Unterscharführer bei der Waffen-SS 

Gropler gehörte seit 1942 der SS-Division "Totenkopf" an und später der 16. Panzergrenadier-Division "Reichsführer SS", jener Einheit der Waffen-SS, die im Sommer 1944 in Sant'Anna vor allem die Frauen, Kinder und Alten des Ortes niedergemetzelt hat; nur wenige überlebten. Als Unterscharführer, so der Historiker Carlo Gentile, hat Gropler Tötungsbefehle an die Schützen weitergegeben und war somit unmittelbar für den Tod von vielen Zivilisten verantwortlich. "Entsprechend der im deutschen Heer traditionellen Auftragstaktik, die die Selbstständigkeit der Führer zum Prinzip erhob", hätten Leute wie Gropler, der angab, dass ihm fünf Schützen unterstellt waren, gelernt, "selbstständig und eigenverantwortlich ihre Aufgaben durchzuführen".

Karl Gropler wurde wegen des Massakers in Sant'Anna di Stazzema mit neun weiteren SS-Männern zu lebenslanger Haft verurteilt – in Abwesenheit. 

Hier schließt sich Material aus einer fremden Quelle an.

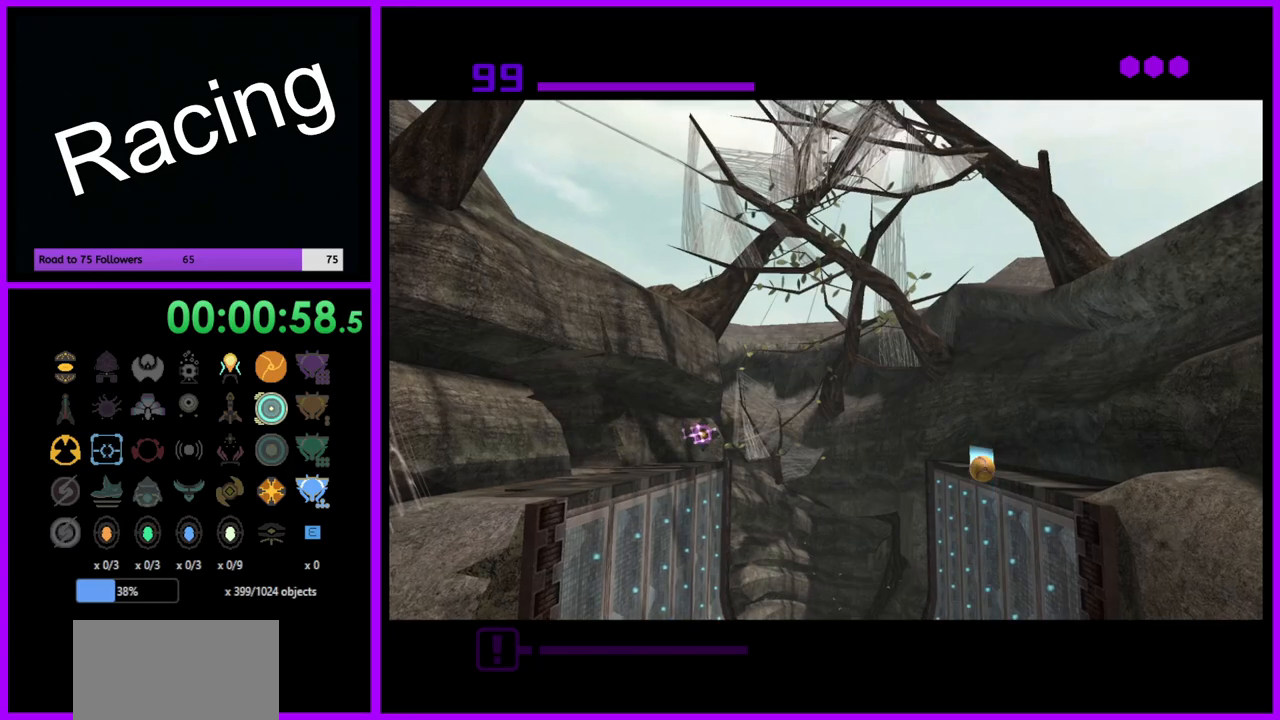
{"buttons": ["B"], "left_stick": "left", "right_stick": "center", "events": [[400, "left_stick", "left"]]}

Seine Vernehmungen durch die Staatsanwaltschaft in Brandenburg an der Havel im Sommer 2003 waren wenig aufschlussreich. Gropler erklärte, er sei einmal bei einem Einsatz gegen Partisanen dabei gewesen, er könne sich an eine Kirche erinnern, in die er zusammen mit anderen SS-Leuten eine Gruppe von Zivilisten begleitet habe. Er wisse aber nicht, was mit ihnen dann geschehen sei. Er habe lediglich Schüsse gehört. Bei einer weiteren Vernehmung gab er zu, auf Befehlt eines Vorgesetzten einen Warnschuss abgegeben und die Kirche des Ortes durchsucht zu haben. Außer dem Pfarrer habe er aber niemanden angetroffen. Ob bei dem Einsatz, bei dem mehrere Hundert Menschen den Tod fanden, jemand erschossen wurden sei, wisse er nicht. Ein Soldat habe später gesagt: "Denen hat man es aber gegeben." 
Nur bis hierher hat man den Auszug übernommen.